= Mecklenburg Railway Company =

The Mecklenburg Railway Company (Mecklenburgische Eisenbahngesellschaft) was founded in 1845 to build a railway line from Hagenow to Rostock and to Güstrow, now in the German state of Mecklenburg-Vorpommern. It was nationalised in 1873 and combined with the Grand Duchy of Mecklenburg Friedrich-Franz Railway.
==History ==
The planning of the Prussian Berlin–Hamburg line from 1841 inspired the Grand Duchy of Mecklenburg-Schwerin to develop projects for its own network. On 25 February 1846, three companies founded in the previous year, the Schwerin-Wismar Railway Company (Schwerin-Wismarsche Eisenbahn-Gesellschaft), the Hagenow-Schwerin-Rostock Railway Company (Hagenow-Schwerin-Rostocker Eisenbahn-Gesellschaft) and the Güstrow-Bützow Railway Company (Güstrow-Bützower Eisenbahn-Gesellschaft), combined to form the Mecklenburg Railway Company.
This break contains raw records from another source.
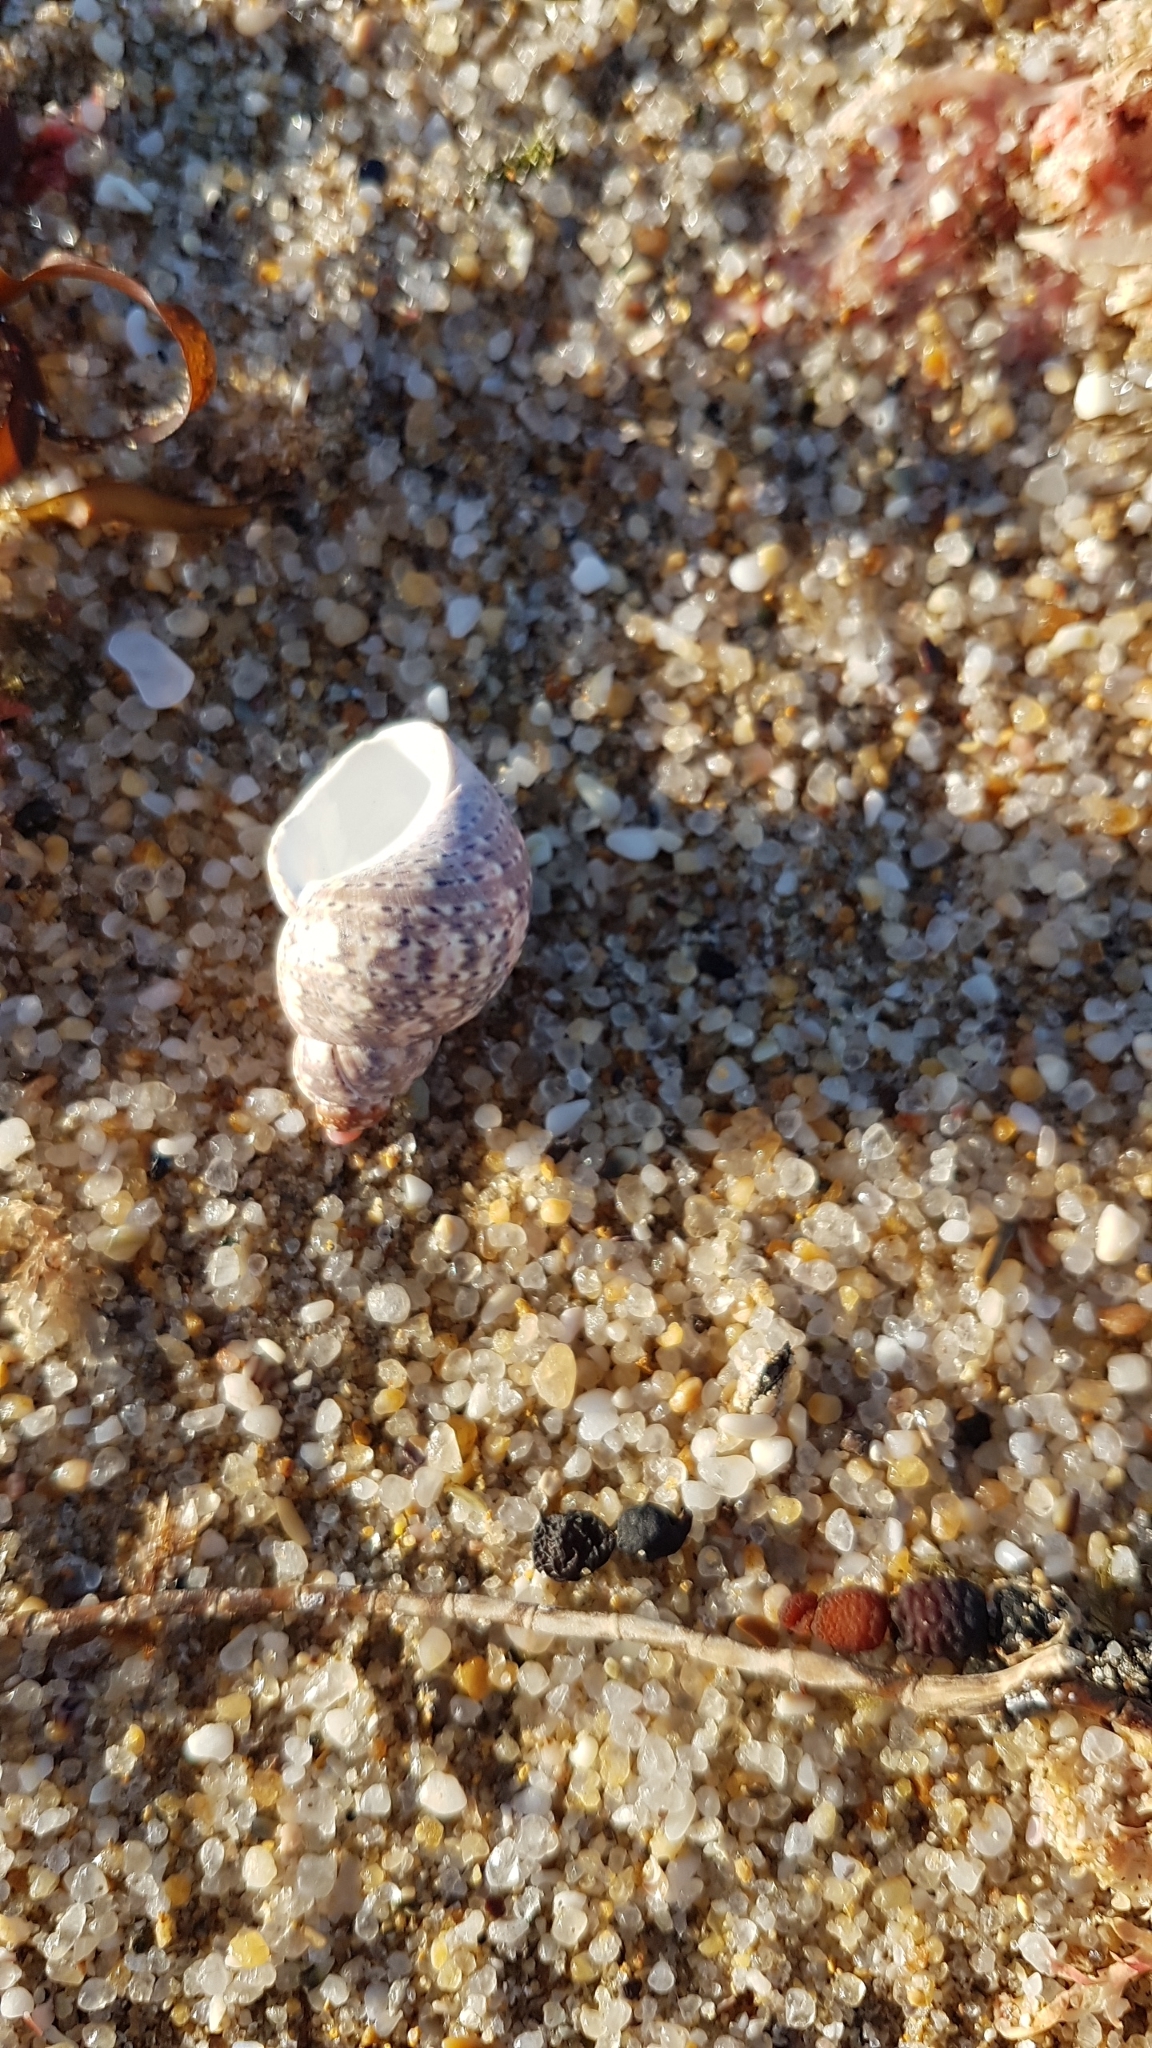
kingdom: Animalia
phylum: Mollusca
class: Gastropoda
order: Trochida
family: Phasianellidae
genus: Phasianella
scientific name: Phasianella ventricosa
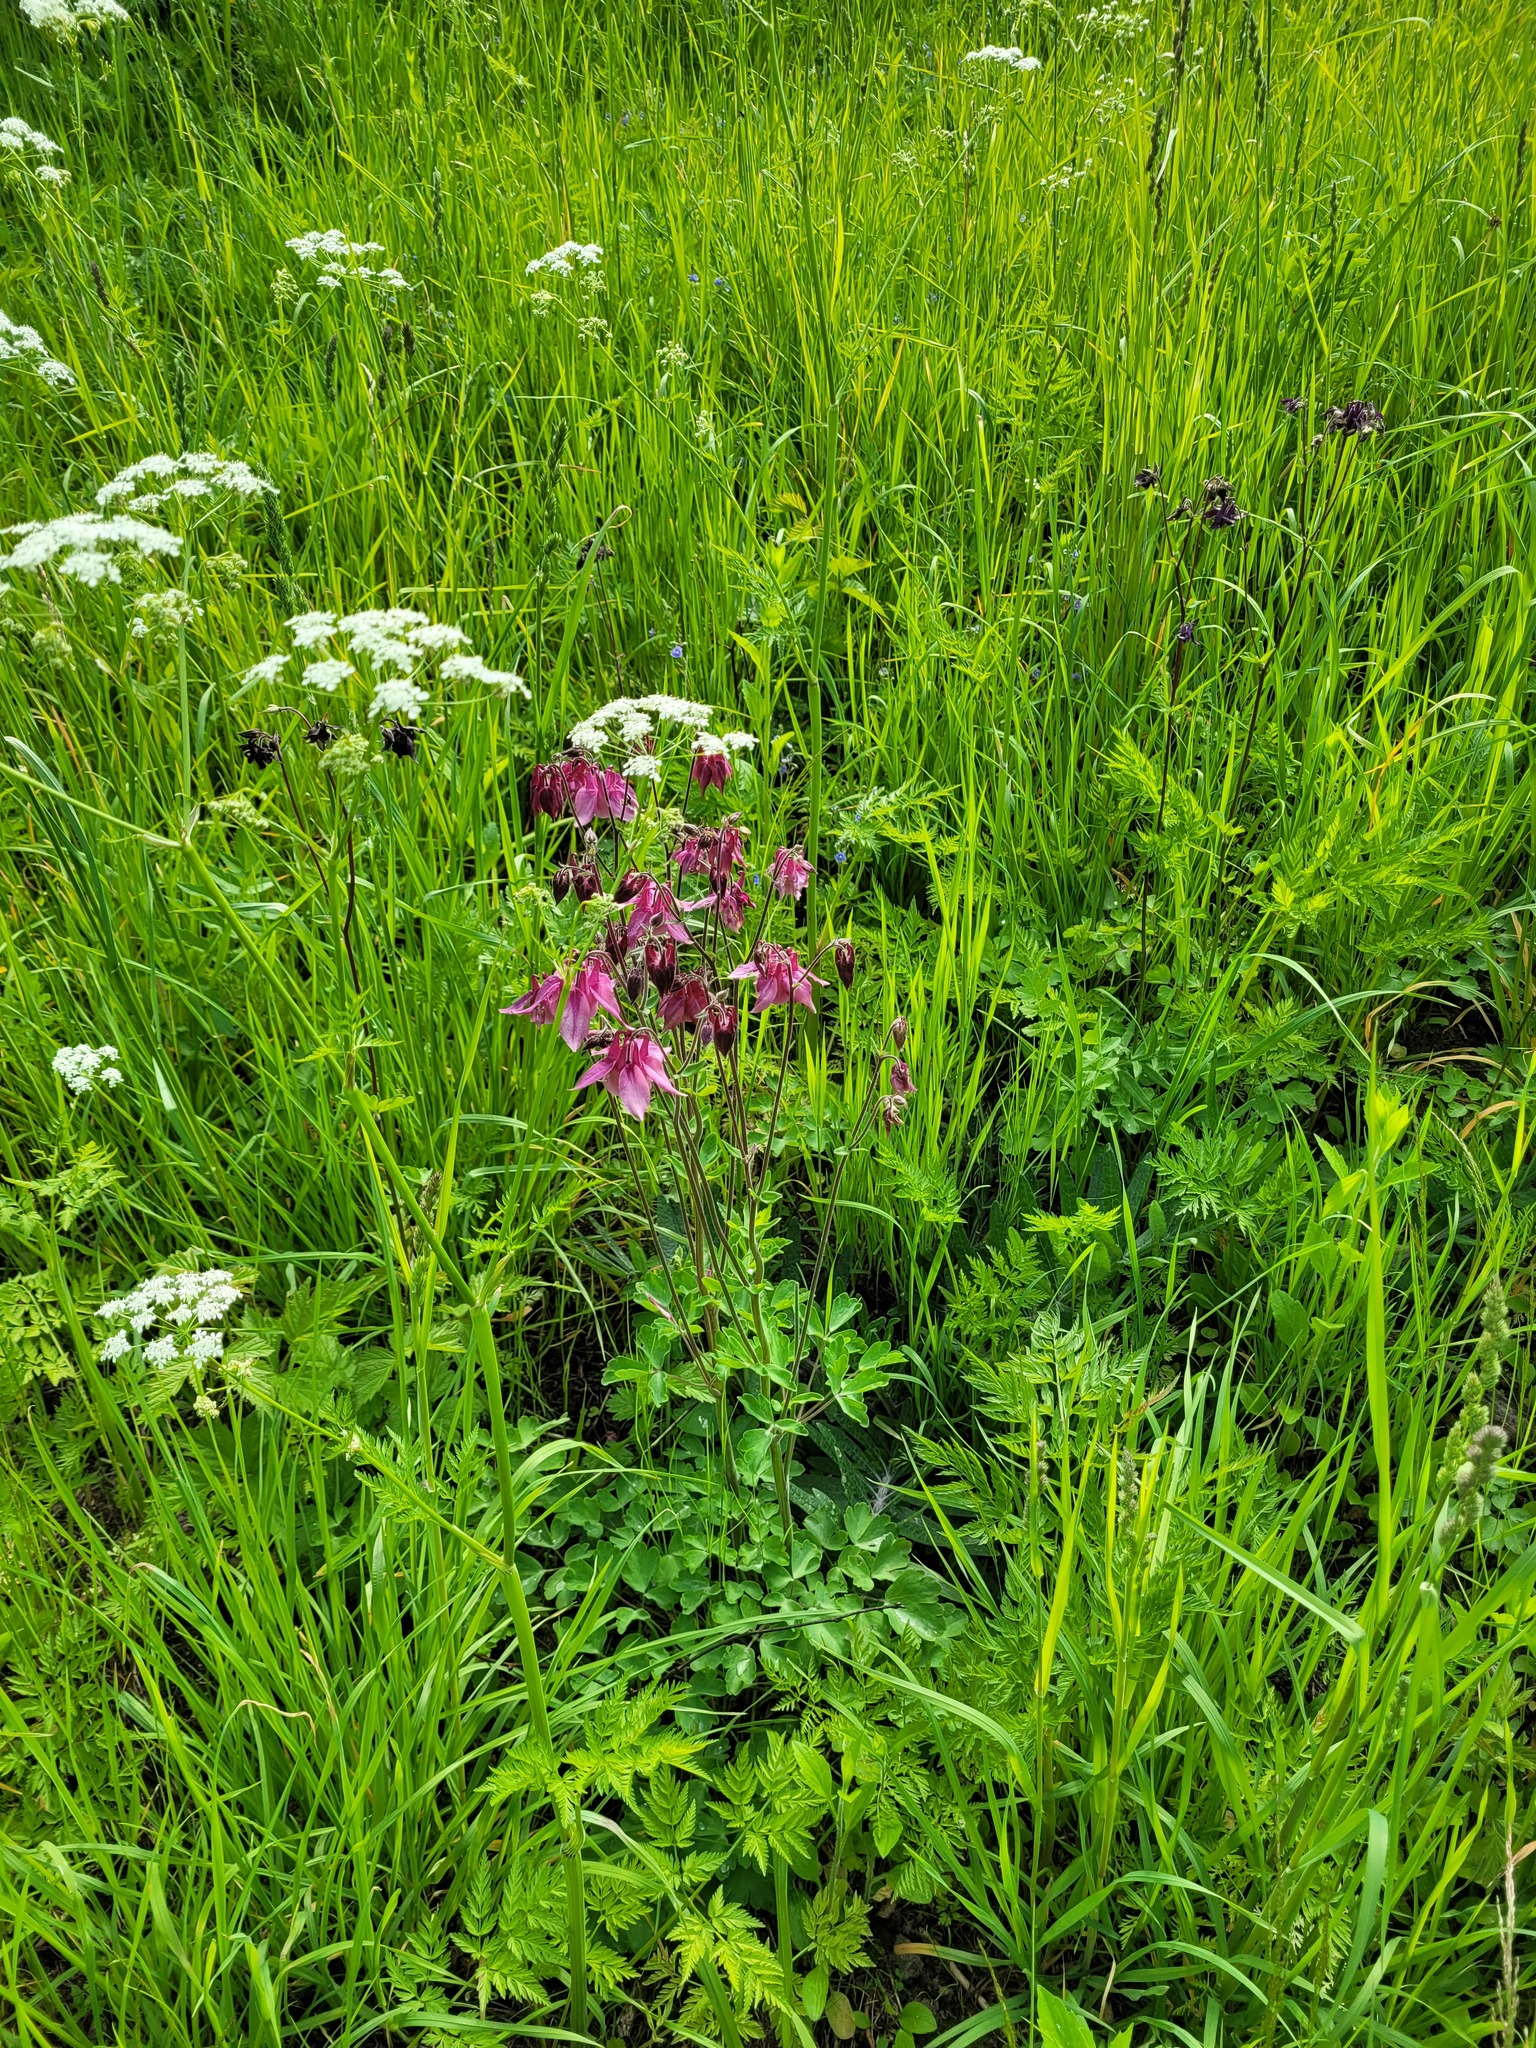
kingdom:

On 10 March 1846 the Company received a concession to build a railway from Hagenow via Schwerin to Wismar as well as from Bad Kleinen via Bützow to Rostock and Güstrow.

On 1 May 1847, the section between Hagenow and Schwerin was put into operation. On 12 July 1848, the line to Wismar was completed. Finally, on 13 May 1850, the lines to Rostock and to Güstrow were opened.